BRIEF 1
In the article on the business case for EPA rulemaking, where did several major utilities voice their support for the EPA's authority to set safeguards and standards?
BRIEF 2
Carry on the article on the business case for EPA rulemaking, beginning right after the final sentence given.

Article

The Business Case for EPA Rulemaking

Why Boosting Our Health Boosts Our Economy, Too

Susan Lyon and Kate Gordon detail how EPA’s regulations help give businesses the certainty they need to innovate and create jobs.

More on the EPA from CAP: EPA and Greenhouse Gases 101 by Jake Caldwell and Caring for God’s Creation by Marta Cook and Annelisa Steeber

Efforts to stop the Environmental Protection Agency from doing its job would stifle job creation, hamper economic growth, and thwart the passage and implementation of rules meant to safeguard Americans, the air we breathe, and the water we drink. Yet hostile voices in Congress are currently trying to do just that. Top dirty energy lobbyists such as the Koch Brothers are allying with conservatives in Congress to make the EPA their top target. They don’t realize, though, that they are advocating for an outdated, 20th century economy instead of an innovative 21st century one.

Many top businesses are fighting back against these efforts—and with good reason. As conservatives and dirty energy lobbyists gather on Capitol Hill this month to conduct a series of hearings and investigations hostile to EPA rules and rulemaking authority, several major utilities came together this winter in a Wall Street Journal letter to the editor to voice their support for the EPA’s authority to set safeguards and standards to promote public health and the economy, which is currently under attack:

Contrary to the claims that the EPA’s agenda will have negative economic consequences, our companies’ experience complying with air quality regulations demonstrates that regulations can yield important economic benefits, including job creation, while maintaining reliability. The time to make greater use of existing modern units and to further modernize our nation’s generating fleet is now.

Transcribed page contents
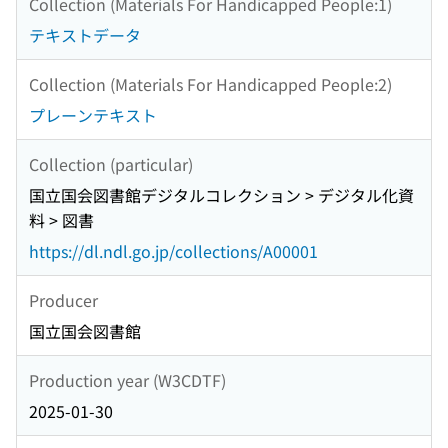
Collection (Materials For Handicapped People:1)
テキストデータ
Collection (Materials For Handicapped People:2)
プレーンテキスト
Collection (particular)
国立国会図書館デジタルコレクション > デジタル化資
料 > 図書
https://dl.ndl.go.jp/collections/A00001
Producer
国立国会図書館
Production year (W3CDTF)
2025-01-30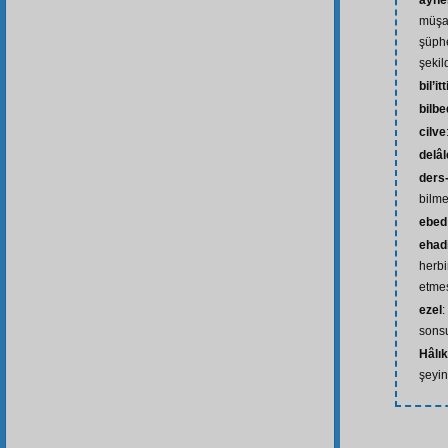
ayne
müşa
şüph
şekil
bil’it
bilb
cilve
delâl
ders-
bilme
ebed
ehad
herbir
etme
ezel
:
sons
Hâlık
şeyin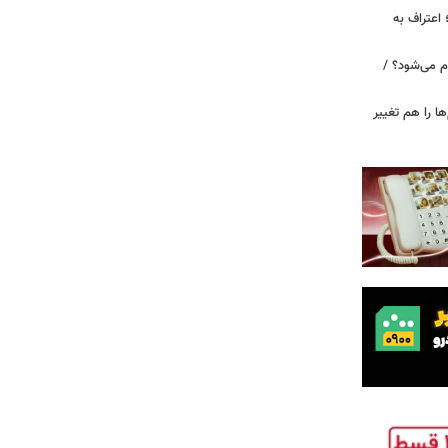
 اعتراف به
م می‌شود؟ /
ها را هم تغییر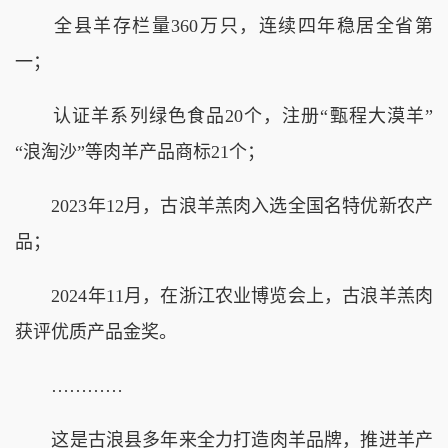
全县羊存栏量360万只，连续四年稳居全省第
一；
认证羊系列绿色食品20个，注册“甄程大漠羊”
“浪淘沙”等肉羊产品商标21个；
2023年12月，古浪羊羔肉入选全国名特优新农产
品；
2024年11月，在浙江农业博览会上，古浪羊羔肉
获评优质产品金奖。
…………
这是古浪县多年来全力打造肉羊品牌，推进羊产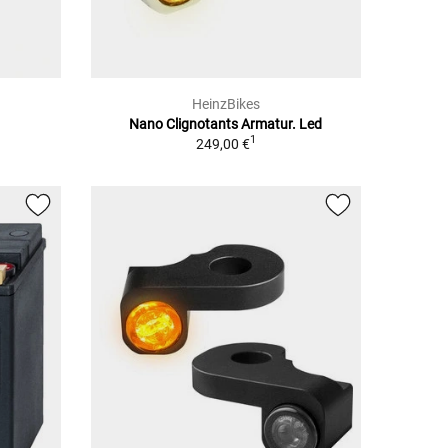
HeinzBikes
Nano Clignotants Armatur. Led
1
249,00 €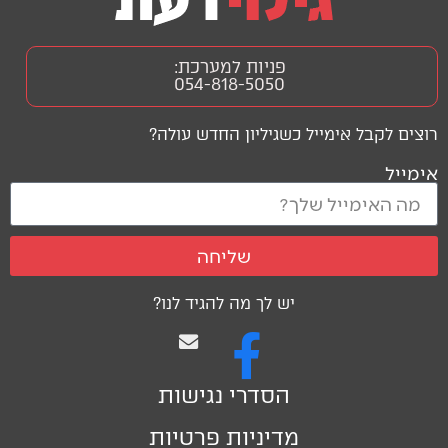
פניות למערכת:
054-818-5050
רוצים לקבל אימייל כשגיליון החדש עולה?
אימייל
שליחה
יש לך מה להגיד לנו?
הסדרי נגישות
מדיניות פרטיות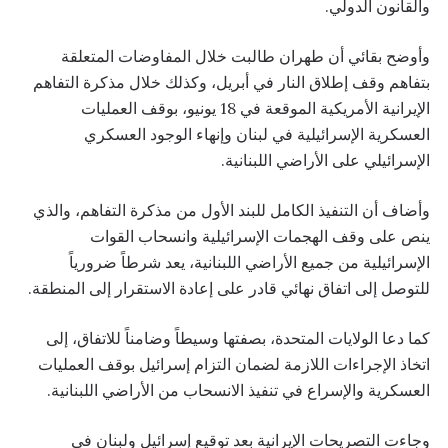
والقانون الدولي.
وأوضح بقائي أن طهران طالبت خلال المفاوضات المتعلقة
بتفاهم وقف إطلاق النار في أبريل، وكذلك خلال مذكرة التفاهم
الإيرانية الأمريكية الموقعة في 18 يونيو، بوقف العمليات
العسكرية الإسرائيلية في لبنان وإنهاء الوجود العسكري
الإسرائيلي على الأراضي اللبنانية.
وأضاف أن التنفيذ الكامل للبند الأول من مذكرة التفاهم، والذي
ينص على وقف الهجمات الإسرائيلية وانسحاب القوات
الإسرائيلية من جميع الأراضي اللبنانية، يعد شرطاً ضرورياً
للتوصل إلى اتفاق نهائي قادر على إعادة الاستقرار إلى المنطقة.
كما دعا الولايات المتحدة، بصفتها وسيطاً وضامناً للاتفاق، إلى
اتخاذ الإجراءات اللازمة لضمان التزام إسرائيل بوقف العمليات
العسكرية والإسراع في تنفيذ الانسحاب من الأراضي اللبنانية.
وجاءت التصريحات الإيرانية بعد توقيع إسرائيل ولبنان في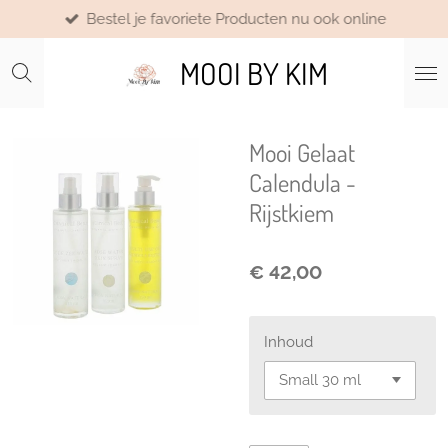
Bestel je favoriete Producten nu ook online
Ga
direct
MOOI BY KIM
naar
de
hoofdinhoud
Mooi Gelaat
Calendula -
Rijstkiem
€ 42,00
Inhoud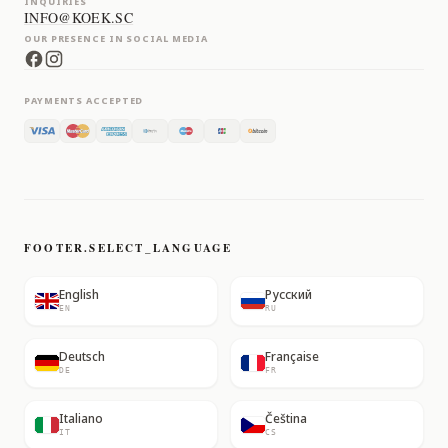
INQUIRIES
INFO@KOEK.SC
OUR PRESENCE IN SOCIAL MEDIA
PAYMENTS ACCEPTED
FOOTER.SELECT_LANGUAGE
English
Русский
EN
RU
Deutsch
Française
DE
FR
Italiano
Čeština
IT
CS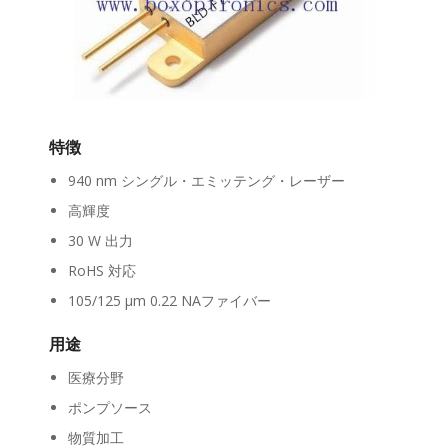
特徴
940 nm シングル・エミッテング・レーザー
高輝度
30 W 出力
RoHS 対応
105/125 μm 0.22 NAファイバー
用途
医療分野
ポンプソース
物質加工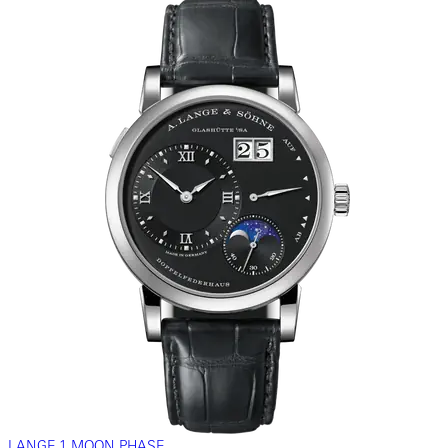
LANGE 1 MOON PHASE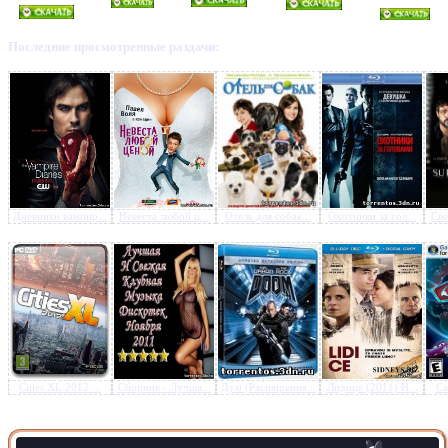
Последние просмотренные раздачи:
Предлагаем скачать бесплатн
Повелитель бури (2008) BD
720p
»
Дневники вампир...
Невеста любой ц...
Отель для собак...
Охотники за гол...
Све
Cities XL 2012 ...
Сборник - Лучша...
Дум (Расширенна...
Лидице (2011) H...
Ca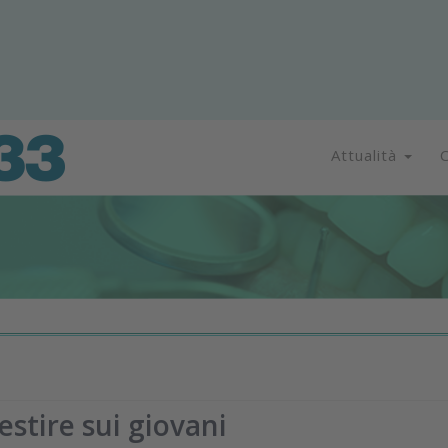
Attualità
C
estire sui giovani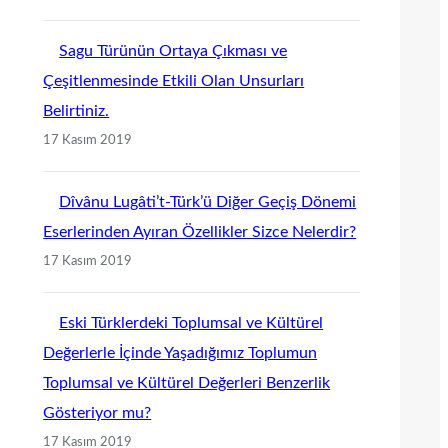
Sagu Türünün Ortaya Çıkması ve
Çeşitlenmesinde Etkili Olan Unsurları
Belirtiniz.
17 Kasım 2019
Dîvânu Lugâti’t-Türk’ü Diğer Geçiş Dönemi
Eserlerinden Ayıran Özellikler Sizce Nelerdir?
17 Kasım 2019
Eski Türklerdeki Toplumsal ve Kültürel
Değerlerle İçinde Yaşadığımız Toplumun
Toplumsal ve Kültürel Değerleri Benzerlik
Gösteriyor mu?
17 Kasım 2019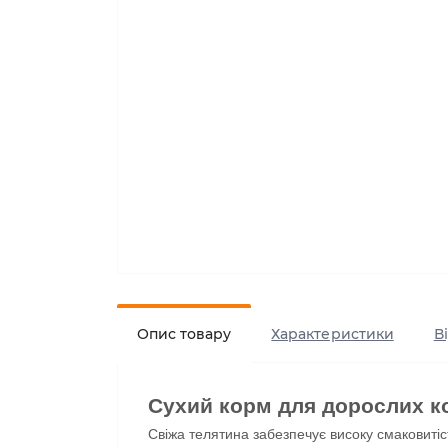
Опис товару
Характеристики
В
Сухий корм для дорослих кот
Свіжа телятина забезпечує високу смаковитіс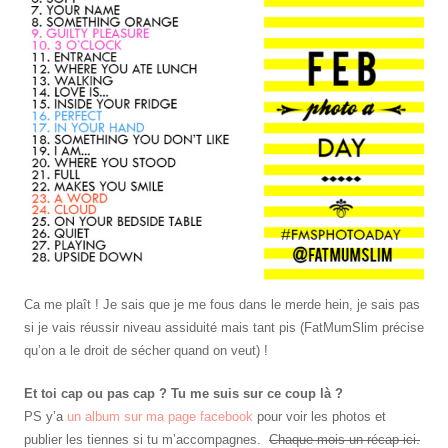
Ca me plaît ! Je sais que je me fous dans le merde hein, je sais pas
si je vais réussir niveau assiduité mais tant pis (FatMumSlim précise
qu’on a le droit de sécher quand on veut) !
Et toi cap ou pas cap ? Tu me suis sur ce coup là ?
PS y’a
un album sur ma page facebook
pour voir les photos et
publier les tiennes si tu m’accompagnes.
Chaque mois un récap ici.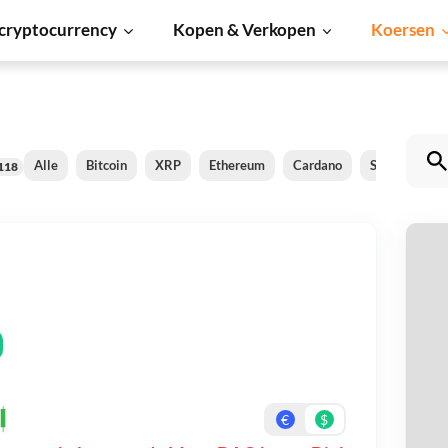
cryptocurrency
Kopen & Verkopen
Koersen
Alle
Bitcoin
XRP
Ethereum
Cardano
Shiba Inu
118
M
Be
On
€
$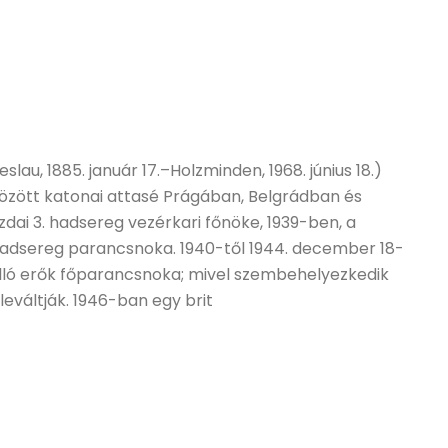
slau, 1885. január 17.–Holzminden, 1968. június 18.)
özött katonai attasé Prágában, Belgrádban és
dai 3. hadsereg vezérkari főnöke, 1939-ben, a
. hadsereg parancsnoka. 1940-től 1944. december 18-
lló erők főparancsnoka; mivel szembehelyezkedik
 leváltják. 1946-ban egy brit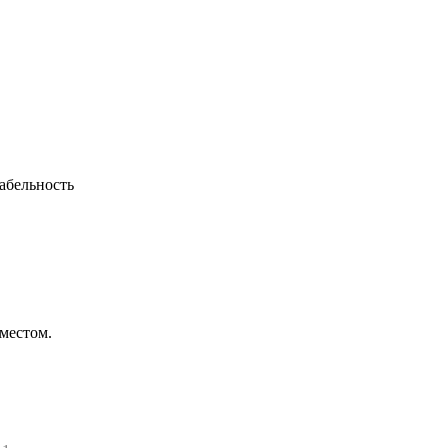
абельность
местом.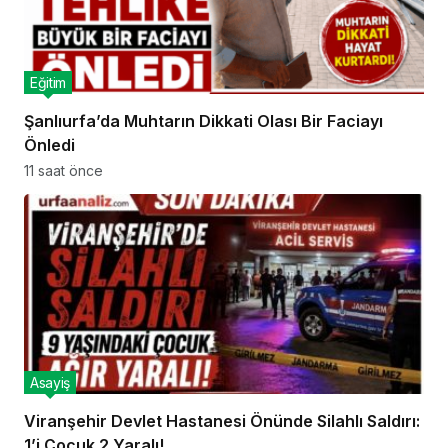
Eğitim
Şanlıurfa’da Muhtarın Dikkati Olası Bir Faciayı
Önledi
11 saat önce
Asayiş
Viranşehir Devlet Hastanesi Önünde Silahlı Saldırı:
1’i Çocuk 2 Yaralı!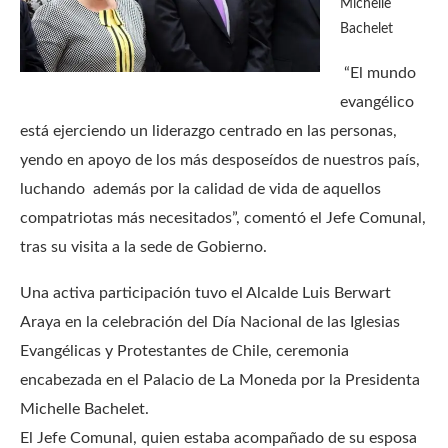
Michelle
Bachelet
“El mundo
evangélico
está ejerciendo un liderazgo centrado en las personas,
yendo en apoyo de los más desposeídos de nuestros país,
luchando además por la calidad de vida de aquellos
compatriotas más necesitados”, comentó el Jefe Comunal,
tras su visita a la sede de Gobierno.
Una activa participación tuvo el Alcalde Luis Berwart
Araya en la celebración del Día Nacional de las Iglesias
Evangélicas y Protestantes de Chile, ceremonia
encabezada en el Palacio de La Moneda por la Presidenta
Michelle Bachelet.
El Jefe Comunal, quien estaba acompañado de su esposa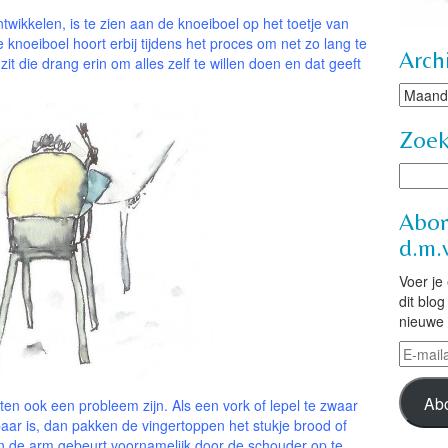
ntwikkelen, is te zien aan de knoeiboel op het toetje van
 knoeiboel hoort erbij tijdens het proces om net zo lang te
Arch
zit die drang erin om alles zelf te willen doen en dat geeft
Archie
Zoe
Abon
d.m.v
Voer je
dit blo
nieuwe 
E-
mailad
Ab
ten ook een probleem zijn. Als een vork of lepel te zwaar
aar is, dan pakken de vingertoppen het stukje brood of
n de arm gebeurt voornamelijk door de schouder op te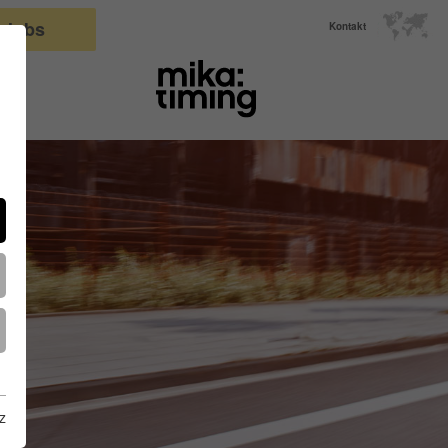
Jobs
Kontakt
z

RESULT 1
In a letter to the editor in the Wall Street Journal.

RESULT 2
It’s not shocking that top business executives are openly supporting EPA regulations. Businesses require certainty and reliability so they can plan ahead and make the proper investments needed now to prosper down the road. These economic benefits come on top of a host of other benefits of environmental regulations, including most importantly the benefits to public health that these safeguards provide in communities across America.

Let’s review these benefits in more detail.

Regulations such as the Clean Air Act are a bargain to protect our health and environment

The bipartisan Clean Air Act, originally passed in 1970, requires the EPA to set and enforce standards to curb dangerous pollution. It continues to produce great public health and environmental results. The EPA is also currently working to reduce dangerous carbon pollution.

EPA Administrator Lisa P. Jackson recently noted the impressive returns on investment of the Clean Air Act, which “returns $40 dollars in health and environmental benefits for every dollar of compliance costs.” An August 2010 cost-benefit analysis of EPA costs and benefits from 1990 through 2020 finds that the economic value of the combined direct benefits is projected to be $2 trillion for the year 2020, vastly exceeding costs of compliance.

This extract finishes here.